Step 1. Prep Your Piece
Although chalk paint adheres well to just about any surface, I always like to give my pieces a quick sanding prior to painting, especially if I’m not priming.
It takes me a couple of minutes to run my orbital sander swiftly over any surface I plan to paint. The sanding helps to knock off debris and add a tad of friction to the finish.
The parts of this piece that did get a deep sanding were the drawer fronts and the top. I sanded down to the raw wood using 60 grit sandpaper and finishing with 400 grit for a smooth, soft feel.
What happened next...
My friends, I always want to share the positives, as well as any set backs when it comes to furniture renovations. Things don’t always come out as planned, but that is how we learn. Woops moments are opportunities to make something even better!
I’ve used Walrus Oil in the past and really liked it. I planned to use it to bring out the natural beauty of the wood on the dresser top, however, things didn’t go so well…
The tannins in whatever wood you are working with can alter the end color when applying stain or oil. In this case when I applied hemp oil to the sanded dresser top, the wood turned slightly yellow in some parts. The entire top looked completely blotch! That’s when I decided to change directions and do some paint washing.
Step 2. Paint Wash Technique
I knew that paint washing would be a beautiful remedy to my yellowish, blotchy dresser top. It would still preserve the wood grain look, while evening things out.
To create my paint wash, I poured equal parts of my Grey paint to equal parts water in a container.

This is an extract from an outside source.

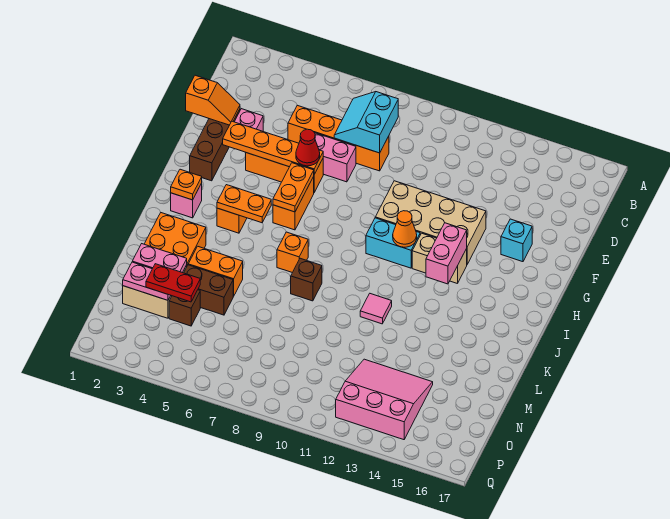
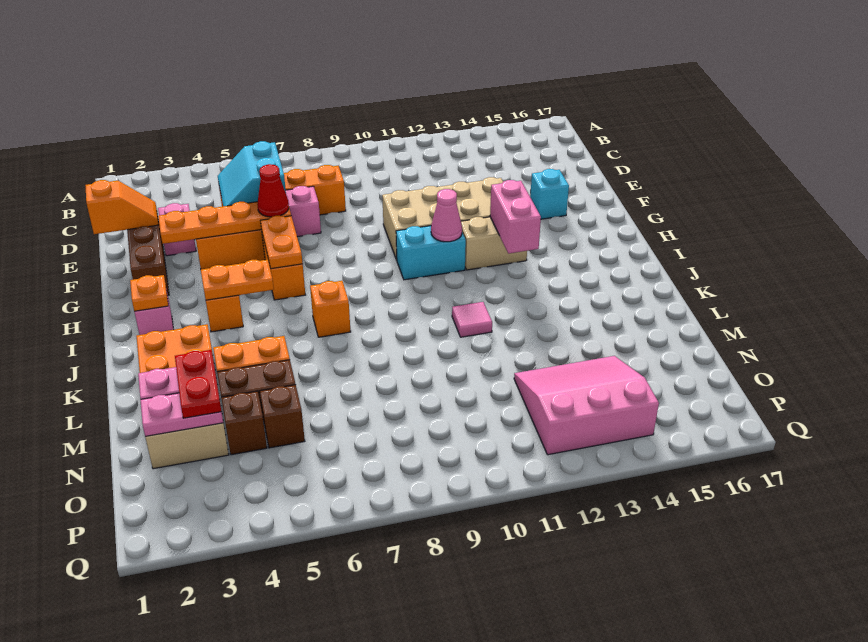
cyan 2x2 slope [334,92,398,153] -> cyan 2x2 slope moved to [218,141,286,206]
orange 1x1 cone [393,211,417,247] -> pink 1x1 cone [431,189,462,242]
brown 1x1 brick [291,258,322,301] -> brown 1x1 brick moved to [260,385,305,448]
red 1x2 plate [146,264,200,302] -> red 1x2 plate turned to [175,350,221,418]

With a plastic spoon I mixed the water and paint until well combined.
Using a paint brush, paint on some of the wash in the direction of your wood grain.
As soon as you apply your paint, wipe it back with a paper towel. You don’t want to allow your paint to dry. You want to thin it out for that soft, hint of grey or whatever paint color you decide to use.
Continue doing this over the entire area of your wood. You will love the results. If you want to go a little darker with your paint color, let the first coat dry and repeat the process again.
I decided to do the same thing on the drawer fronts since the wood of this dresser was so gorgeous and the washed look enhanced it fabulously.
Step 3. Gel Staining
Once I completed all my paint washing, I could finish the rest of the dresser with gel stain. I opted for gel stain for this piece rather than paint because, again, the wood quality of this piece was simply wonderful. I really wanted to preserve this aspect of the dresser. Gel stain is a great way to recondition wood while enhancing with color.
Old Masters makes beautiful gel stains. It can be a little pricey but I will get multiple furniture renovations out of one quart, so for me, it is worth it.
Benefits of Gel Stain over Stain
√ You don’t need to sand your surface
√ Will help cover up nicks and imperfections
√ Helps recondition and revive a prior stained or clear coated finish
√ A little goes a long way
You can apply your gel stain with a brush, but I prefer sparing a brush and simply using paper towels with a gloved hand to apply my gel stain. I rub it on in the direction of the wood grain. Then I wipe off any excess with a clean paper towel.
The first coat may look a little uneven so I like to add a second coat. Everything comes together so nicely on the second coat.
Step 4. Final Details
I used clear coat to seal the dresser top and the drawer fronts. You can watch this video I did to see how I get a flawless clear coat on my pieces. If you want to give the gel stain extra protection you can also add a top coat to it.
To brighten up the hardware I used Autumn Gold Rub ‘n Buff. This stuff is magical! One coat and the metal is revived with a striking color.
Watch The Video Of This RENO
I love the final result of this piece. I’m used to adding layers and patterns to my furniture renovations. I wanted to try something different this time and I’m so glad I did.
The beauty of the raw wood and the contrasting tones of wood work together to create a piece that makes a design statement with its simple, yet elegant aesthetic.